What you should do -
Exclude every picture and return the remaining entries below verbatim.

***

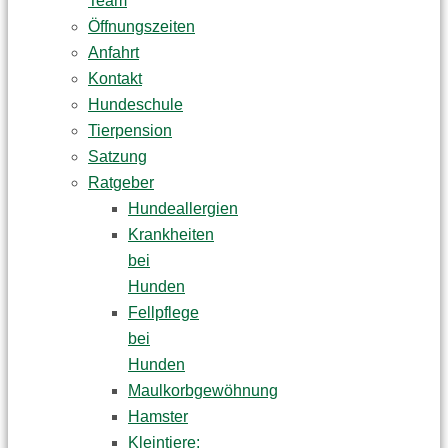
Team
Öffnungszeiten
Anfahrt
Kontakt
Hundeschule
Tierpension
Satzung
Ratgeber
Hundeallergien
Krankheiten
bei
Hunden
Fellpflege
bei
Hunden
Maulkorbgewöhnung
Hamster
Kleintiere:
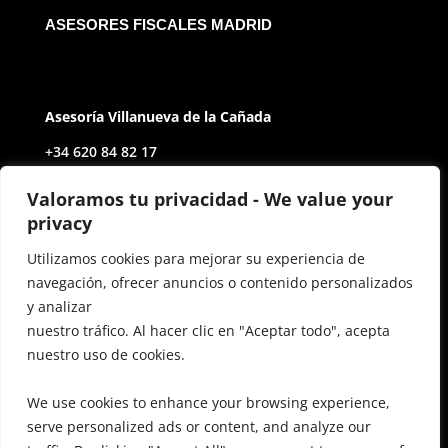
ASESORES FISCALES MADRID
Asesoría Villanueva de la Cañada
+34 620 84 82 17
Av. de Castilla y León, 2
Valoramos tu privacidad - We value your
privacy
28691 Villanueva de la Cañada Madrid
Utilizamos cookies para mejorar su experiencia de
navegación, ofrecer anuncios o contenido personalizados
Contact
y analizar
miguelsd@auctoritasgestoria.com
nuestro tráfico. Al hacer clic en "Aceptar todo", acepta
nuestro uso de cookies.
inesferi@auctoritasgestoria.com
FAQ
We use cookies to enhance your browsing experience,
serve personalized ads or content, and analyze our
Terms & Conditions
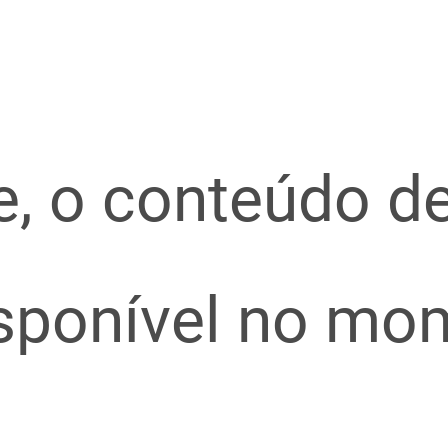
e, o conteúdo d
isponível no mo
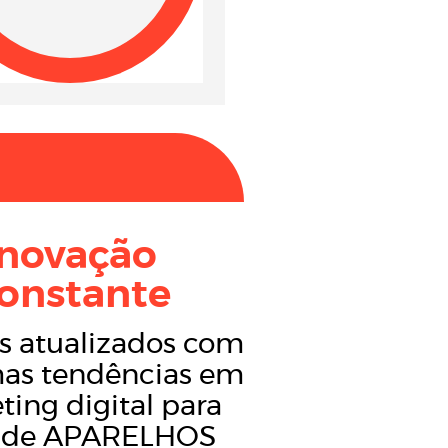
Inovação
onstante
s atualizados com
mas tendências em
ting digital para
 de APARELHOS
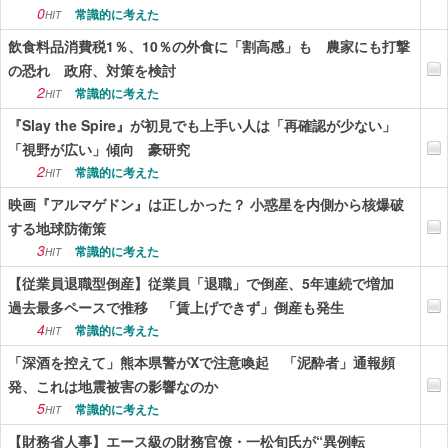
0
常識的に考えた
HIT
飲食料品消費税1％、10％の外食に「割高感」も 農家にも打撃
の恐れ 政府、対策を検討
2
常識的に考えた
HIT
『Slay the Spire』が初見でも上手い人は「再確認が少ない」
「視野が広い」傾向 豪研究
2
常識的に考えた
HIT
映画『アルマゲドン』は正しかった？ 小惑星を内側から核爆破
する地球防衛策
3
常識的に考えた
HIT
【従業員退職型倒産】従業員「退職」で倒産、5年連続で増加
過去最多ペースで推移 「賃上げできず」倒産も発生
4
常識的に考えた
HIT
「深酒を控えて」熊本県警がXで注意喚起 「泥酔者」通報頻
発、これは地震被害の影響なのか
5
常識的に考えた
HIT
【財務省人事】エース級の財務官僚・一松旬氏が“異例転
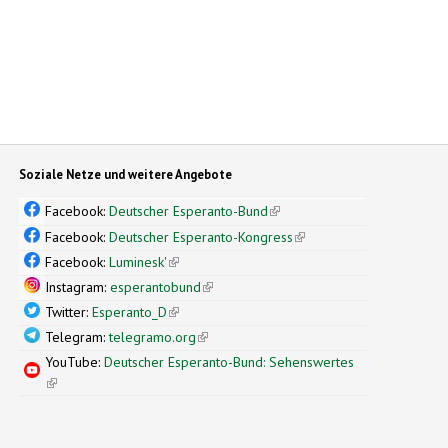
Soziale Netze und weitere Angebote
Facebook:
Deutscher Esperanto-Bund
(link is external)
Facebook:
Deutscher Esperanto-Kongress
(link is external)
Facebook:
Luminesk'
(link is external)
Instagram:
esperantobund
(link is external)
Twitter:
Esperanto_D
(link is external)
Telegram:
telegramo.org
(link is external)
YouTube:
Deutscher Esperanto-Bund: Sehenswertes
(link is external)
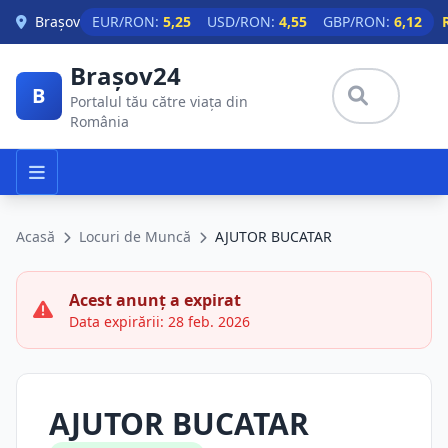
Skip to main content
Brașov
EUR/RON:
5,25
USD/RON:
4,55
GBP/RON:
6,12
Brașov24
B
Portalul tău către viața din
România
Acasă
Locuri de Muncă
AJUTOR BUCATAR
Acest anunț a expirat
Data expirării: 28 feb. 2026
AJUTOR BUCATAR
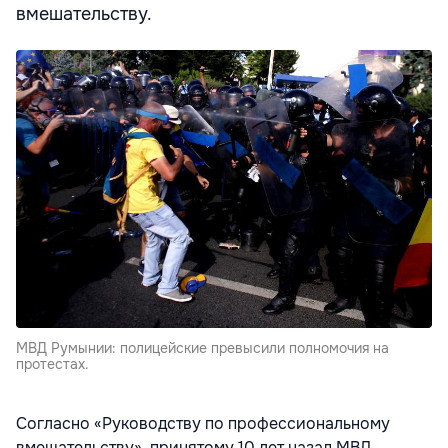
вмешательству.
МВД Румынии: полицейские превысили полномочия на
протестах.
Согласно «Руководству по профессиональному
вмешательству», принятому 10 лет назад МВД,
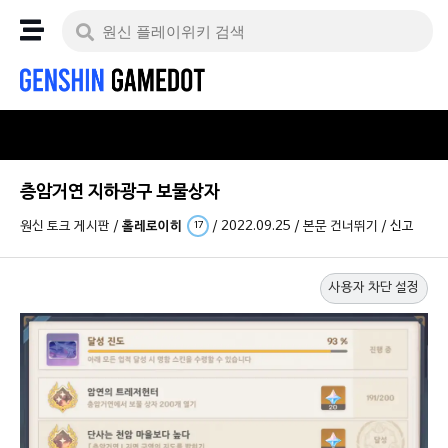
층암거연 지하광구 보물상자
원신 토크 게시판
/
홀레로이히
/
2022.09.25
/
본문 건너뛰기
/
신고
17
사용자 차단 설정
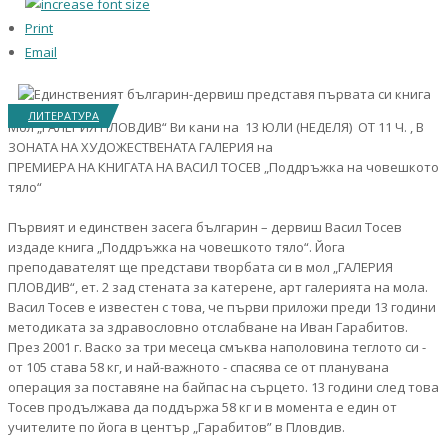
Print
Email
ЛИТЕРАТУРА
Мол „ГАЛЕРИЯ ПЛОВДИВ“ Ви кани на 13 ЮЛИ (НЕДЕЛЯ) ОТ 11 Ч. , В
ЗОНАТА НА ХУДОЖЕСТВЕНАТА ГАЛЕРИЯ на
ПРЕМИЕРА НА КНИГАТА НА ВАСИЛ ТОСЕВ „Поддръжка на човешкото
тяло“
Първият и единствен засега българин – дервиш Васил Тосев
издаде книга „Поддръжка на човешкото тяло“. Йога
преподавателят ще представи творбата си в мол „ГАЛЕРИЯ
ПЛОВДИВ“, ет. 2 зад стената за катерене, арт галерията на мола.
Васил Тосев е известен с това, че първи приложи преди 13 години
методиката за здравословно отслабване на Иван Гарабитов.
През 2001 г. Васко за три месеца смъква наполовина теглото си -
от 105 става 58 кг, и най-важното - спасява се от планувана
операция за поставяне на байпас на сърцето. 13 години след това
Тосев продължава да поддържа 58 кг и в момента е един от
учителите по йога в център „Гарабитов” в Пловдив.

***

Solution below -
Team
Öffnungszeiten
Anfahrt
Kontakt
Hundeschule
Tierpension
Satzung
Ratgeber
Hundeallergien
Krankheiten
bei
Hunden
Fellpflege
bei
Hunden
Maulkorbgewöhnung
Hamster
Kleintiere:
ASESORES FISCALES MADRID
Asesoría Villanueva de la Cañada
+34 620 84 82 17
Av. de Castilla y León, 2
Valoramos tu privacidad - We value your
privacy
28691 Villanueva de la Cañada Madrid
Utilizamos cookies para mejorar su experiencia de
navegación, ofrecer anuncios o contenido personalizados
Contact
y analizar
miguelsd@auctoritasgestoria.com
nuestro tráfico. Al hacer clic en "Aceptar todo", acepta
nuestro uso de cookies.
inesferi@auctoritasgestoria.com
FAQ
We use cookies to enhance your browsing experience,
serve personalized ads or content, and analyze our
Terms & Conditions
e, o conteúdo d
isponível no mo
Inovação
onstante
s atualizados com
mas tendências em
ting digital para
 de APARELHOS
0
常識的に考えた
HIT
飲食料品消費税1％、10％の外食に「割高感」も 農家にも打撃
の恐れ 政府、対策を検討
2
常識的に考えた
HIT
『Slay the Spire』が初見でも上手い人は「再確認が少ない」
「視野が広い」傾向 豪研究
2
常識的に考えた
HIT
映画『アルマゲドン』は正しかった？ 小惑星を内側から核爆破
する地球防衛策
3
常識的に考えた
HIT
【従業員退職型倒産】従業員「退職」で倒産、5年連続で増加
過去最多ペースで推移 「賃上げできず」倒産も発生
4
常識的に考えた
HIT
「深酒を控えて」熊本県警がXで注意喚起 「泥酔者」通報頻
発、これは地震被害の影響なのか
5
常識的に考えた
HIT
【財務省人事】エース級の財務官僚・一松旬氏が“異例転
Soziale Netze und weitere Angebote
Facebook:
Deutscher Esperanto-Bund
(link is external)
Facebook:
Deutscher Esperanto-Kongress
(link is external)
Facebook:
Luminesk'
(link is external)
Instagram:
esperantobund
(link is external)
Twitter:
Esperanto_D
(link is external)
Telegram:
telegramo.org
(link is external)
YouTube:
Deutscher Esperanto-Bund: Sehenswertes
(link is external)
Skip to main content
Brașov
EUR/RON:
5,25
USD/RON:
4,55
GBP/RON:
6,12
Brașov24
B
Portalul tău către viața din
România
Acasă
Locuri de Muncă
AJUTOR BUCATAR
Acest anunț a expirat
Data expirării: 28 feb. 2026
AJUTOR BUCATAR
вмешательству.
МВД Румынии: полицейские превысили полномочия на
протестах.
Согласно «Руководству по профессиональному
вмешательству», принятому 10 лет назад МВД,
층암거연 지하광구 보물상자
원신 토크 게시판
/
홀레로이히
/
2022.09.25
/
본문 건너뛰기
/
신고
17
사용자 차단 설정
Print
Email
ЛИТЕРАТУРА
Мол „ГАЛЕРИЯ ПЛОВДИВ“ Ви кани на 13 ЮЛИ (НЕДЕЛЯ) ОТ 11 Ч. , В
ЗОНАТА НА ХУДОЖЕСТВЕНАТА ГАЛЕРИЯ на
ПРЕМИЕРА НА КНИГАТА НА ВАСИЛ ТОСЕВ „Поддръжка на човешкото
тяло“
Първият и единствен засега българин – дервиш Васил Тосев
издаде книга „Поддръжка на човешкото тяло“. Йога
преподавателят ще представи творбата си в мол „ГАЛЕРИЯ
ПЛОВДИВ“, ет. 2 зад стената за катерене, арт галерията на мола.
Васил Тосев е известен с това, че първи приложи преди 13 години
методиката за здравословно отслабване на Иван Гарабитов.
През 2001 г. Васко за три месеца смъква наполовина теглото си -
от 105 става 58 кг, и най-важното - спасява се от планувана
операция за поставяне на байпас на сърцето. 13 години след това
Тосев продължава да поддържа 58 кг и в момента е един от
учителите по йога в център „Гарабитов” в Пловдив.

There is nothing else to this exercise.